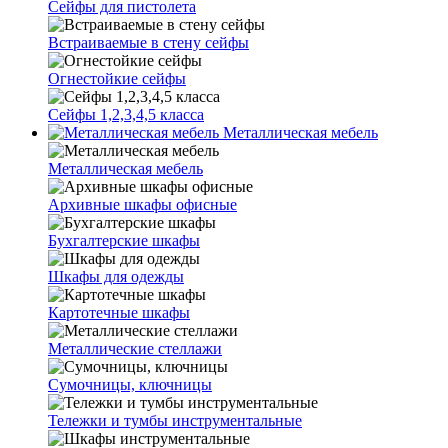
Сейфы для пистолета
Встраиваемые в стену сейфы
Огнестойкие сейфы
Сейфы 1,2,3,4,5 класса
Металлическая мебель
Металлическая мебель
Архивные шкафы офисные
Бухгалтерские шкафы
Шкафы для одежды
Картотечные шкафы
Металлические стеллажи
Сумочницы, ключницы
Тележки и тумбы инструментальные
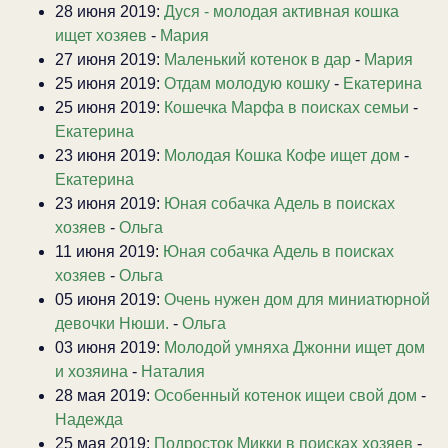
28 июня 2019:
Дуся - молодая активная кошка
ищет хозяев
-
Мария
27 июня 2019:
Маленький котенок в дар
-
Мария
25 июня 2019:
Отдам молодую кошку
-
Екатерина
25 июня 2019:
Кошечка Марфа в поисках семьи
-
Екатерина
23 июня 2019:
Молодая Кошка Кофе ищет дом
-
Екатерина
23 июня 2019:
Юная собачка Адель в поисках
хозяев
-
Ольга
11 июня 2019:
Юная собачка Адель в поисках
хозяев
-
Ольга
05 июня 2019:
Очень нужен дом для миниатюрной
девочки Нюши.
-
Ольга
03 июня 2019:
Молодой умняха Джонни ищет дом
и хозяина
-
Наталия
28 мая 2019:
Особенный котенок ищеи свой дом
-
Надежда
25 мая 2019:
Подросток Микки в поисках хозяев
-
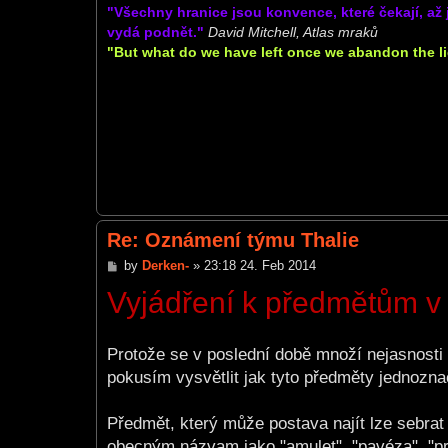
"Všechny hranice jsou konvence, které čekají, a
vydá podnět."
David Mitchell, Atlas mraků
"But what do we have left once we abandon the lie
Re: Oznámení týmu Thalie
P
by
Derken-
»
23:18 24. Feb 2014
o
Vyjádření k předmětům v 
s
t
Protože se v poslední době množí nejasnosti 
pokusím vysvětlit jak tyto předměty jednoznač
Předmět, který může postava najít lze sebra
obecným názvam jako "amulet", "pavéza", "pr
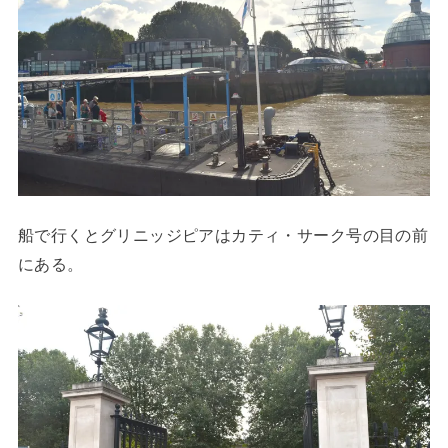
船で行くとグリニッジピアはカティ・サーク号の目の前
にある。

---

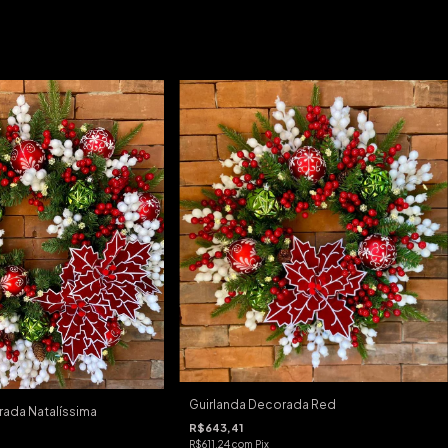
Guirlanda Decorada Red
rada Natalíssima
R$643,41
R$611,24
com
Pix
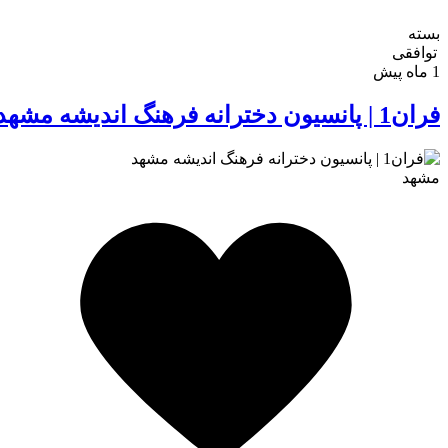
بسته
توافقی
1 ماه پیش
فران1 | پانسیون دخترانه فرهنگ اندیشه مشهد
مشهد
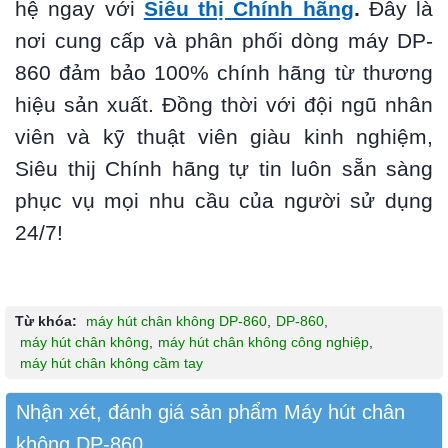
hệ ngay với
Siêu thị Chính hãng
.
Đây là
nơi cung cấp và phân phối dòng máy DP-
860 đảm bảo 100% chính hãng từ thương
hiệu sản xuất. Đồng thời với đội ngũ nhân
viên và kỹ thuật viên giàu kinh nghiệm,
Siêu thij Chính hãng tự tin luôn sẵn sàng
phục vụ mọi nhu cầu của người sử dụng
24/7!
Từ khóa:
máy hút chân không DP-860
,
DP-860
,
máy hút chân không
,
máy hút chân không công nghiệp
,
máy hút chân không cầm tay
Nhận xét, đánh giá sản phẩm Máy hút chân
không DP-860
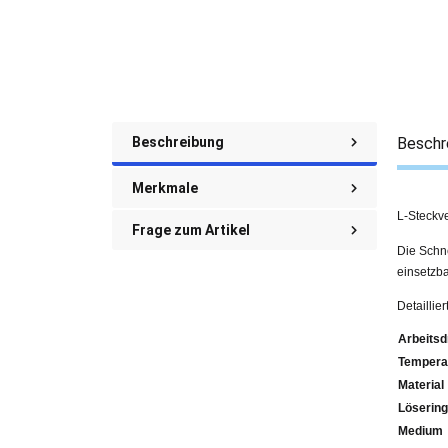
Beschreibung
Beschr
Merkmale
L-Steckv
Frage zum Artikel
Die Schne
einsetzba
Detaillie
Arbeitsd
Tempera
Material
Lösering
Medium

==

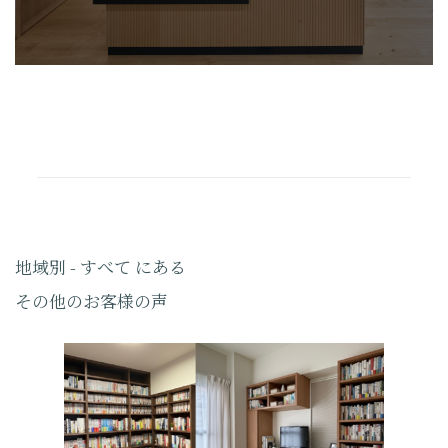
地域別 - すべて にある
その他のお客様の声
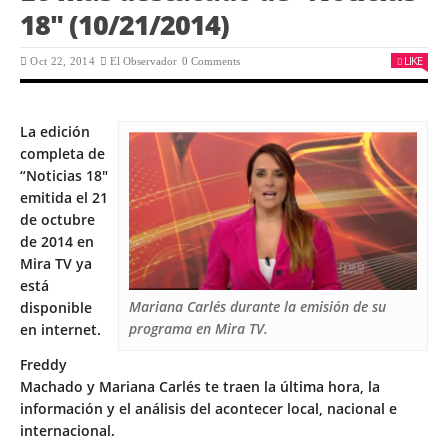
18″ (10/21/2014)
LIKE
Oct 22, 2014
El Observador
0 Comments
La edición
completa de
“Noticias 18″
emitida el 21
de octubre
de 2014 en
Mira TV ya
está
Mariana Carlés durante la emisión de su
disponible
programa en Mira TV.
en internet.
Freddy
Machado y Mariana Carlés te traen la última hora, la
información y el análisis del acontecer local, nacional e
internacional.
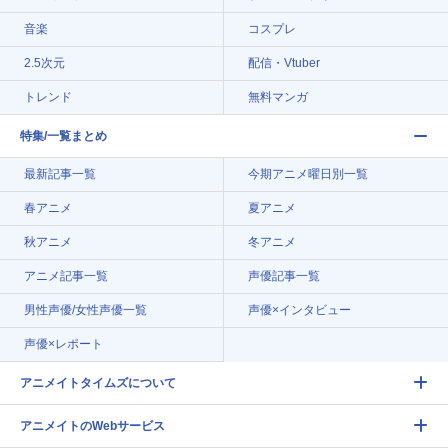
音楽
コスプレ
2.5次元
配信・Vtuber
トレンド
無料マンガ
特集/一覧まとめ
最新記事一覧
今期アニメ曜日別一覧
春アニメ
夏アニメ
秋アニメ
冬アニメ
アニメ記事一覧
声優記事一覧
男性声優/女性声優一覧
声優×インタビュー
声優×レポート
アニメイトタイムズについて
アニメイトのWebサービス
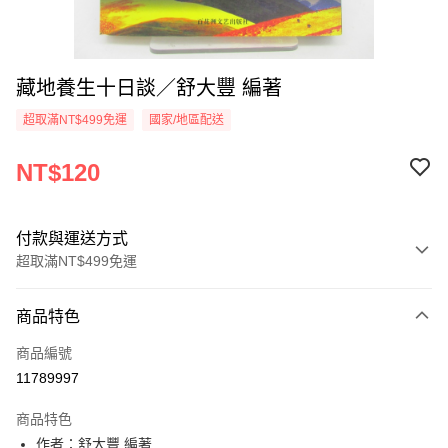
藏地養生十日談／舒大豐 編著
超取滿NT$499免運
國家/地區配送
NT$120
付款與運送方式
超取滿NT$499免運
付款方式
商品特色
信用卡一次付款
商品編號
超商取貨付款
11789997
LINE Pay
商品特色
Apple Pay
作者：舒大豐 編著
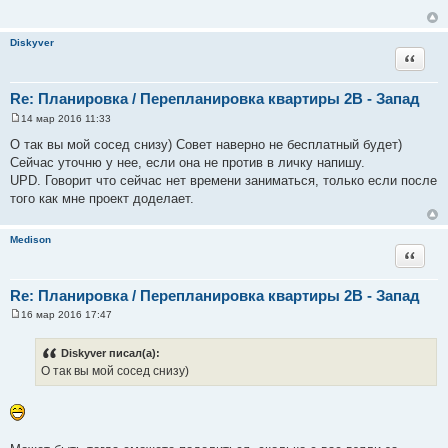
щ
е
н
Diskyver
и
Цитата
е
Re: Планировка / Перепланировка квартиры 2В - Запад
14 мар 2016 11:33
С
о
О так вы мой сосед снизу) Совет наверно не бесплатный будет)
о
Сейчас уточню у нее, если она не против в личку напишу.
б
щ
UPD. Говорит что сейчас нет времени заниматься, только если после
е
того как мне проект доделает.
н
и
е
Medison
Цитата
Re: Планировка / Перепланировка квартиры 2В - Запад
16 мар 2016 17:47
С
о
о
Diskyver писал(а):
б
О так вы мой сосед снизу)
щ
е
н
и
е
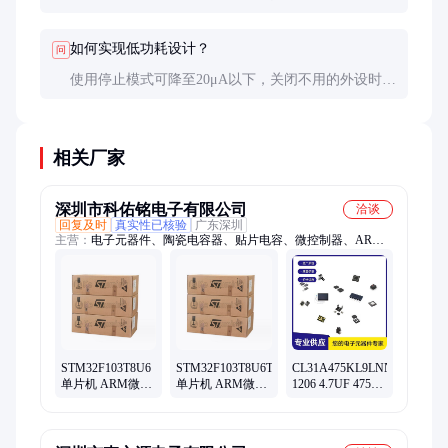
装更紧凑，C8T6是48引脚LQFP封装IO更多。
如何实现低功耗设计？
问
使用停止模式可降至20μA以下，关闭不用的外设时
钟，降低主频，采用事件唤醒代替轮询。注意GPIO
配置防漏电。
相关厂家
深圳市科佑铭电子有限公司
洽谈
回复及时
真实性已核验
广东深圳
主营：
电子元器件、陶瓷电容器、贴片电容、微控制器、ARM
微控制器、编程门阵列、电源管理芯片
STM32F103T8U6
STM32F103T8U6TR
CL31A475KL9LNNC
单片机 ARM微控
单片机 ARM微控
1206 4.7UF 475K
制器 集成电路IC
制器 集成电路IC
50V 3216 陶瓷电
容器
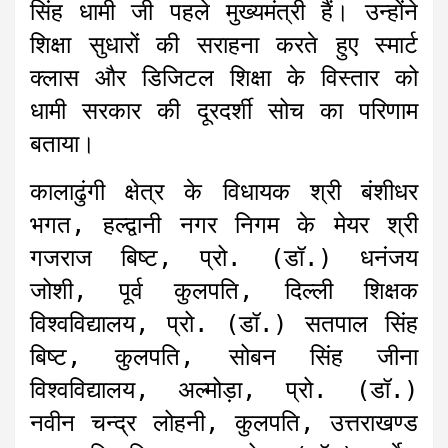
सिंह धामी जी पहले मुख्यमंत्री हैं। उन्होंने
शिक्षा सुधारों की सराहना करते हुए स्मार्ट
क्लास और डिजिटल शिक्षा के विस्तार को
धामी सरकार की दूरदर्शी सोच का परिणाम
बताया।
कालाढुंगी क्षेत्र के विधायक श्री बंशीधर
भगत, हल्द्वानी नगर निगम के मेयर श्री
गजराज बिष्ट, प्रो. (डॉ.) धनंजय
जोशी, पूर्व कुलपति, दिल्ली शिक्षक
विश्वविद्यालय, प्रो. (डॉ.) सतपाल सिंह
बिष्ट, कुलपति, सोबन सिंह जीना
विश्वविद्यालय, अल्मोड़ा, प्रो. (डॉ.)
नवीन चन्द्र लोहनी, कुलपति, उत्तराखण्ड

What the task requires:
Filter the records above for lines containing the word "微控制器", and copy those lines.

Response:
电子元器件、陶瓷电容器、贴片电容、微控制器、ARM
微控制器、编程门阵列、电源管理芯片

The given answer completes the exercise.